Jennifer Walton's First Record "Daughters" Explores Sorrow and Elegance
Within this song "Miss America", audiences are placed inside a hotel room near JFK airfield, where the musician receives a heartbreaking update that her dad has illness diagnosis. The UK-raised performer had been touring America on her initial visit, drumming alongside group Kero Kero Bonito, and suddenly sadness casts a shadow, coloring everything in grey. Faltering piano and hushed strings accompany gothic dispatches emanating from the road: "Rural scenes and crumbling homes / Shopping centers, illicit trades, anxious moments."
Her gentle vocals come across in a deadpan manner, while this album's tension arises from her keen penmanship—mixing fiction, folksy sayings, and direct personal notes—coupled with unexpected rich textures. Few tracks this year possess stronger novelistic flair compared to "Shelly", a piece that describes the killing of a deer and descends into a fuel-soaked confrontation, evoking literary works illuminated by glimpses of distorted strings. Tense, subdued verses with resonating, strummed strings move into expansive refrains, with her vocals electronically altered into something all-knowing and sinister.

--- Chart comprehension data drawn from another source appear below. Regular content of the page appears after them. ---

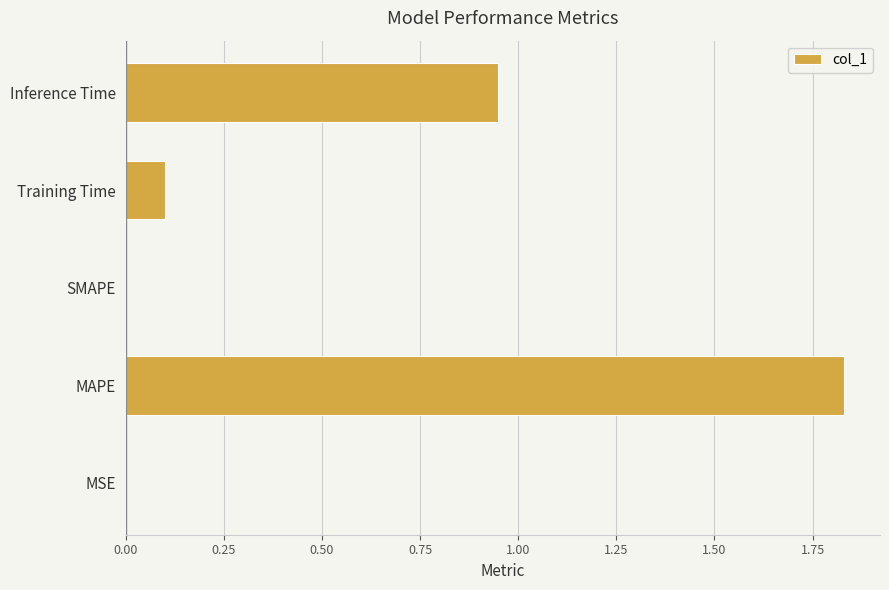

What is the sum of all values?

2.9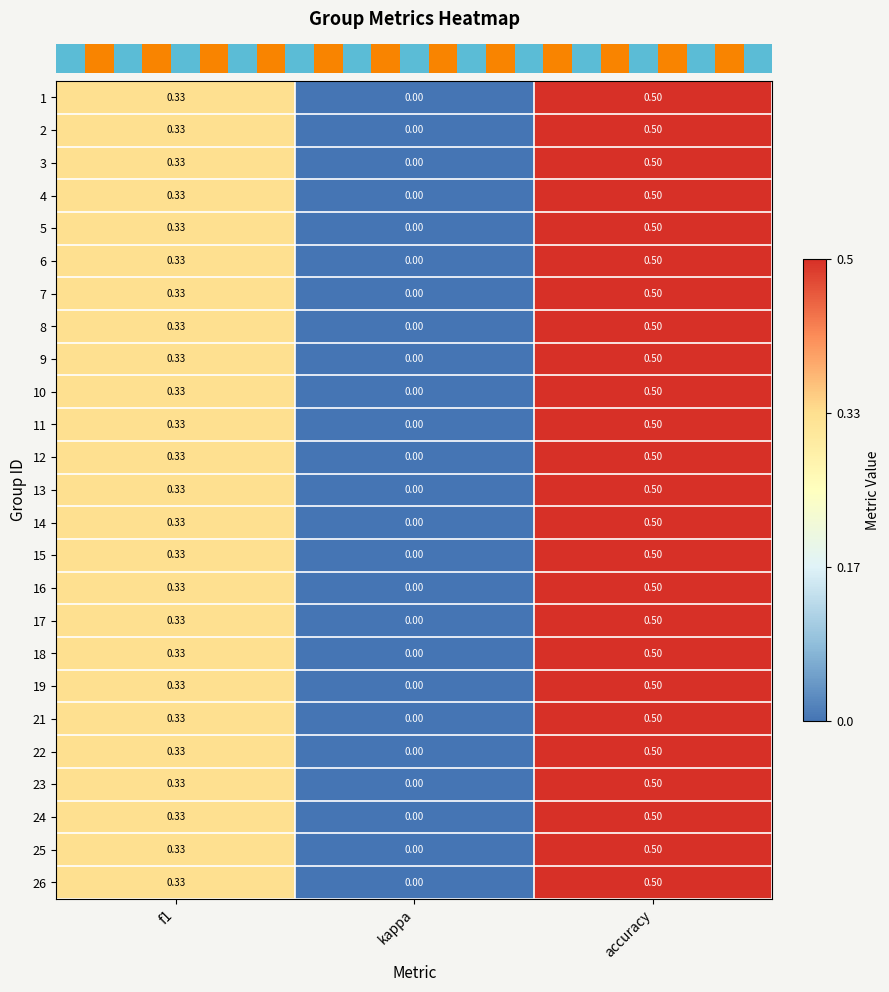

Is the value of 11 at accuracy greater than the value of 24 at kappa?

Yes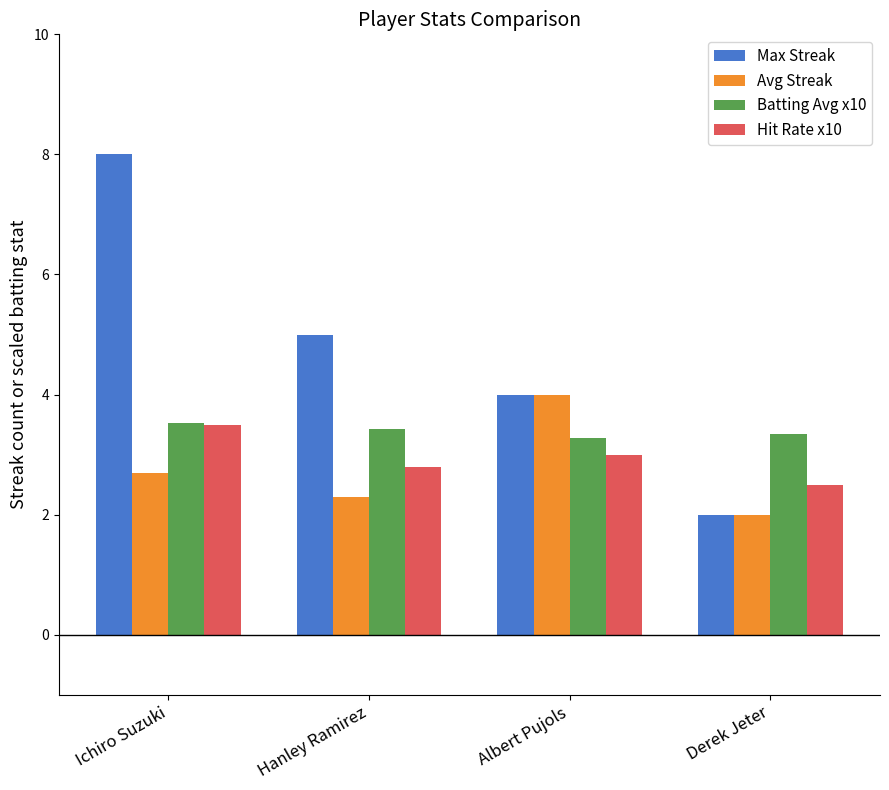

How many bars are there in total?

16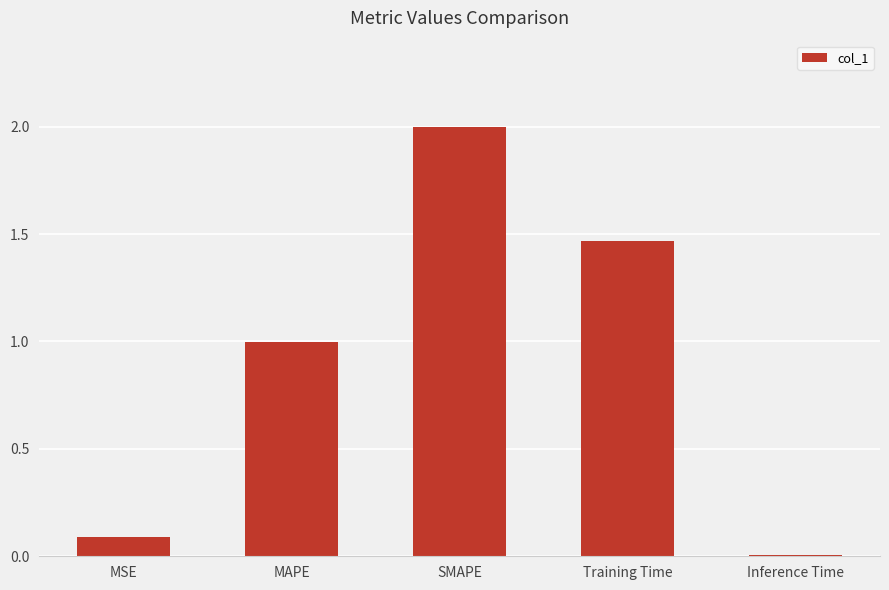

Rank the categories by value from highest to lowest.

SMAPE, Training Time, MAPE, MSE, Inference Time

Audiences might previously know Walton from her work as a music creator, DJ, and contributor to bands such as Caroline. Daughters' sonic turns draw on her varied background. The first track "Sometimes" bursts with flourish, as if a string band caught unawares, while "Born Again Backwards" drastically increases the BPM via an intense, beautiful, repeating percussion. Thick layers of audio, skillfully produced by a long-term collaborator, feel both rough and ethereal, while Walton's dark, enchanted thinking peak on standout "Lambs", a song that briefly transforms into a swirling dance. "May your life never end in death," she pleads, exuding heart-aching gallows humor.